Note: it is not necessary to add all of your Web Part properties to the .webpart file, unless a default value is needed.
Install and customize
Every Web Part needs one of these .webpart files to work. To get your Web Part to work you have to register the class in the correct way and the add the .webpart file to the Web Part Gallery. This is normally done when you deploy your Web Part feature.
If the Web Part has a lot of custom properties you can help your users by editing the .webpart file and customize the default values. Just go to the Web Part Gallery and choose to Export the Web Part. Then you just edit the file with your favorite XML editor and upload it once again to the Web Part Gallery.

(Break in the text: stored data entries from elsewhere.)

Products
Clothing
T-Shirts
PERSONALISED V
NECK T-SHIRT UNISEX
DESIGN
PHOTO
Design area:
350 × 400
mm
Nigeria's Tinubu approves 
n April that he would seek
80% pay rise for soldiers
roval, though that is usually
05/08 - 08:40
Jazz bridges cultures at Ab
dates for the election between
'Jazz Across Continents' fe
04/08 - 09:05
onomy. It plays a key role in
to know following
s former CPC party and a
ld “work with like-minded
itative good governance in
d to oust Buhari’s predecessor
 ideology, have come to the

Tip: If you don’t want to manually edit the file you can always add the Web Part to a page and then edit the properties and then use the Export menu option on the Web Part.
I think it’s worth the time to go through your .webpart files; if you are a developer make sure that you add a good set of default values for your Web Part and as a SharePoint administrator you should help your users by setting good default values that fit your installation(s).